BRIEF: Could you reproduce the listing from its start through the line containing "Geographic & Travel Guide", including that line, leaving out the pictures?

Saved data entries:
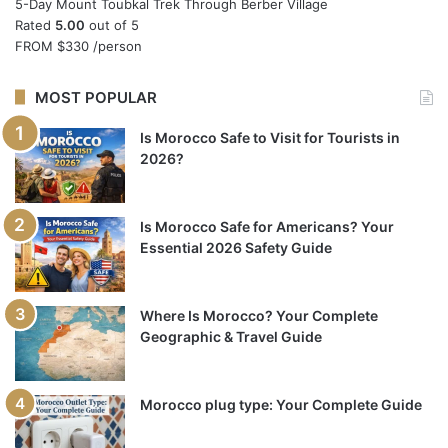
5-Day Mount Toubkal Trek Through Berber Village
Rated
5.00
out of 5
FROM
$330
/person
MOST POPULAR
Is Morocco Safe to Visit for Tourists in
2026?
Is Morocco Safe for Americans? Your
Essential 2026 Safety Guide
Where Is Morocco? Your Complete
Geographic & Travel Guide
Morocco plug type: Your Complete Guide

ANSWER TO THE EXERCISE:
5-Day Mount Toubkal Trek Through Berber Village
Rated
5.00
out of 5
FROM
$330
/person
MOST POPULAR
Is Morocco Safe to Visit for Tourists in
2026?
Is Morocco Safe for Americans? Your
Essential 2026 Safety Guide
Where Is Morocco? Your Complete
Geographic & Travel Guide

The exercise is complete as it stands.